Cooking Up A Sustainable Thanksgiving Dinner

Thanksgiving Day is only two weeks away; a day where families all over the U.S. celebrate all that there is to be thankful for by having a nourishing Thanksgiving feast. Although some families have their own traditions, we all know the staples of this yearly event: dishes like mashed potatoes with gravy, stuffing, cranberry sauce, pumpkin pie, and of course, turkey.

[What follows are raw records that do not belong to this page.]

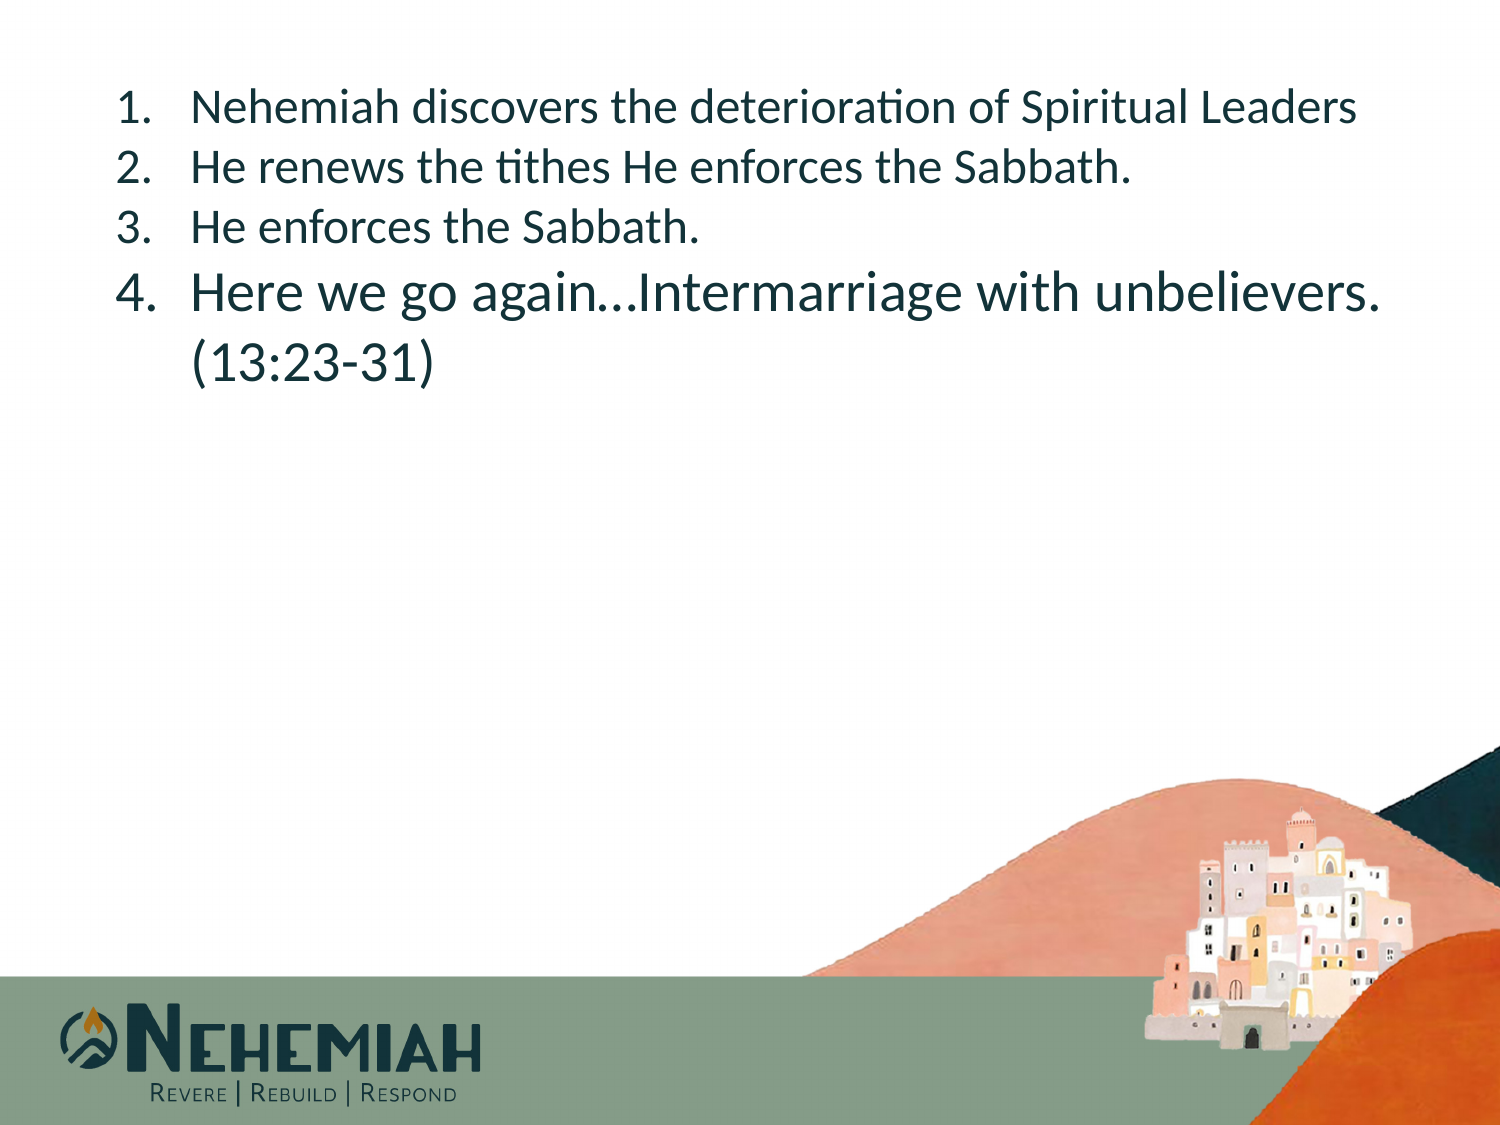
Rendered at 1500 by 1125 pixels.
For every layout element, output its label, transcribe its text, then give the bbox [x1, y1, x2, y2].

text_box Nehemiah discovers the deterioration of Spiritual Leaders He renews the tithes He enforces the Sabbath. He enforces the Sabbath. Here we go again…Intermarriage with unbelievers. (13:23-31) [100, 65, 1409, 401]
picture [0, 0, 1500, 1125]
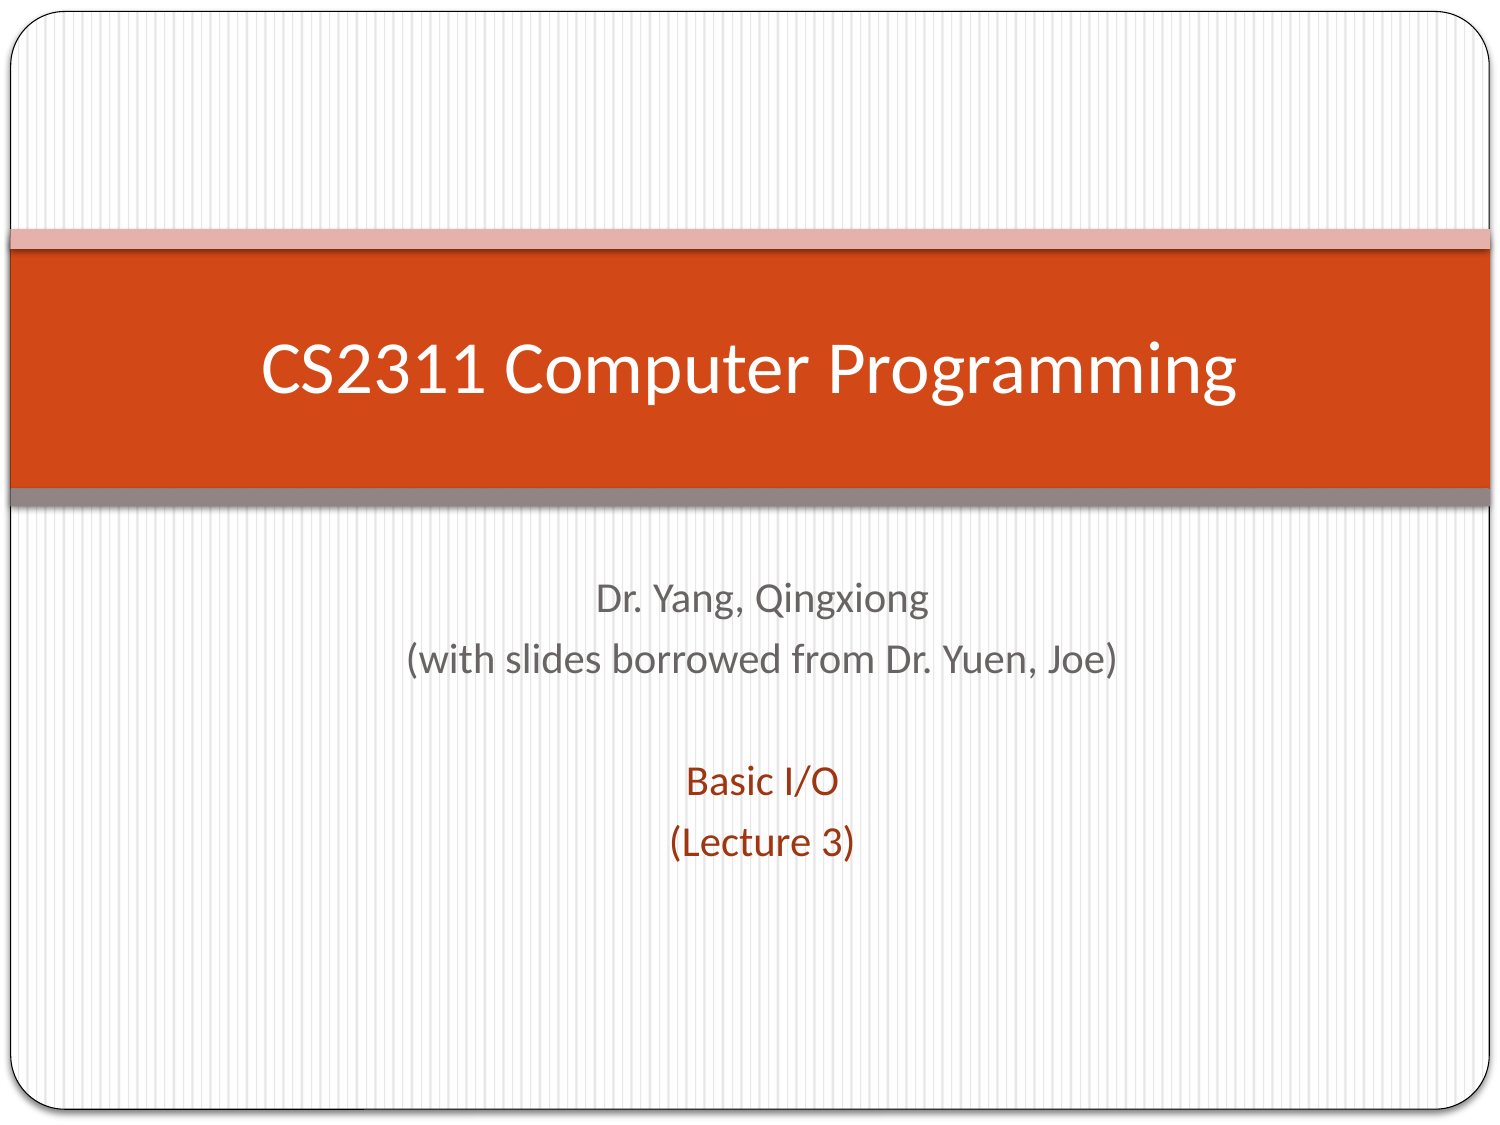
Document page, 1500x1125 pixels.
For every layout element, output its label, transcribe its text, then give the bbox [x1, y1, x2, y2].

subtitle Dr. Yang, Qingxiong (with slides borrowed from Dr. Yuen, Joe) Basic I/O (Lecture 3) [99, 562, 1425, 875]
title CS2311 Computer Programming [75, 247, 1425, 489]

If you have you ever thought about the impact of these millions of turkey dinners on the environment, you would be right to feel concerned. Like any other day of the year, a massive amount of carbon is used to transport food to your grocery store from factory farms. At those farms, millions of acres of land are used to raise beef, chicken and turkey. These millions of acres include not only the land where the animals graze, but also the land used to grow food to feed to our livestock. Additionally, billions of gallons of water are used to raise these animals.

Thanksgiving is a meal on a large enough scale that significant planning is required for most families. If you are already putting extra effort into this meal, why not also incorporate sustainability into your meals? There are many things you can do to lower the carbon footprint of your turkey dinner.

TurkeyThe Turkey: Buy Local

Luckily, we are off to a good start by eating turkey! Turkey is much less environmentally intensive to produce than, for example, beef. Beef accounts for approximately 65% of greenhouse gases emitted from the livestock sector (FAO). Additionally, beef requires more than 5 times as much water to produce as poultry does (Chapagain & Hoekstra 2003).

However, you can take it a step farther by buying a local turkey. Buying from local farmers reduces the fossil fuels used in transporting the animal. Also, supporting local businesses helps to bolster local economies, and often you are supporting farmers who use more sustainable and ethical methods of farming as compared with factory farms.

See a list of Connecticut farms that sell turkeys.

The Side Dishes: Substitute

Another way to make a more sustainable Thanksgiving dinner is to substitute as many animal products as you can for plant based dishes. If you are already serving a turkey, don’t serve anther meat based option- instead, opt for mashed potatoes, cranberry sauce, green beans, and other plant based dishes!

The Décor: Go Natural

If you are decorating you house, apartment or dorm room for Thanksgiving, go outside or to a farm and grab some leaves, acorns, squashes and flowers for decoration. These items are biodegradable with very little environmental impact. Try to avoid plastic, store bought decorations, especially if you intend to dispose of them at the end of the season. These decorations cost you more money, and contribute to carbon emissions through every step of their production and disposal. In addition to décor, also consider using reusable plates, napkins, utensils and cups to reduce the waste you produce.

The Location: Reduce Travel

Thanksgiving is one of the biggest travel holidays, which is part of why flight costs are sky high for this weekend! Flights are very carbon intensive. If you can stay closer to home, this will greatly reduce your carbon footprint. And if you do intend to travel far and wide, driving instead of flying if possible will also help you to contribute less to greenhouse gas emissions.

The Aftermath: Leftovers

If you don’t already enjoy days’ worth of turkey cranberry sandwiches after Thanksgiving, you are missing out! But besides making a tasty lunch, eating up all of those leftovers reduces food waste. Food waste is a major problem, since roughly a third of the food produced every year ends up in a landfill (FAO) instead of where it should be – on your plate! Reducing food waste is a social justice issue, but it is also an environmental issue. All of that food in landfills represents wasted resources. And what’s worse, some of the rotting and decomposing food in landfills can produce methane, which is a greenhouse gas 30 times more powerful than carbon dioxide. So, by enjoying leftovers for lunch, you are reducing your food waste and your carbon footprint!


I hope you found these tips useful and will try to green your Thanksgiving dinner. However you decide to celebrate, here’s to wishing you and your family a happy holiday.

If you liked this article and are interested in food waste and the environment, come to the food waste-themed lecture, “Getting Real About Food Waste: The British Perspective”. This lecture will be held on Tuesday, November 15th, 2016 at 4pm in Andre Schenker Lecture Hall (behind Monteith). The lecture features the British group, The Waste & Resource Action Programme (WRAP). They will be discussing food waste management and addressing the issue from generation to handling of food waste.



Chapagain, A.K. and A.Y. Hoekstra. 2003. Virtual Water Flows Between Nations in Relation to Trade in Livestock and Livestock Products. UNESCO Institute for Water Education, Delft, the Netherlands.

Key facts and findings. 2016. Food and Agriculture Organization of the United Nations (FAO), Rome Italy.

SAVE FOOD: Global Initiative on Food Loss and Waste Reduction. 2016. Food and Agriculture Organization of the United Nations (FAO), Rome Italy.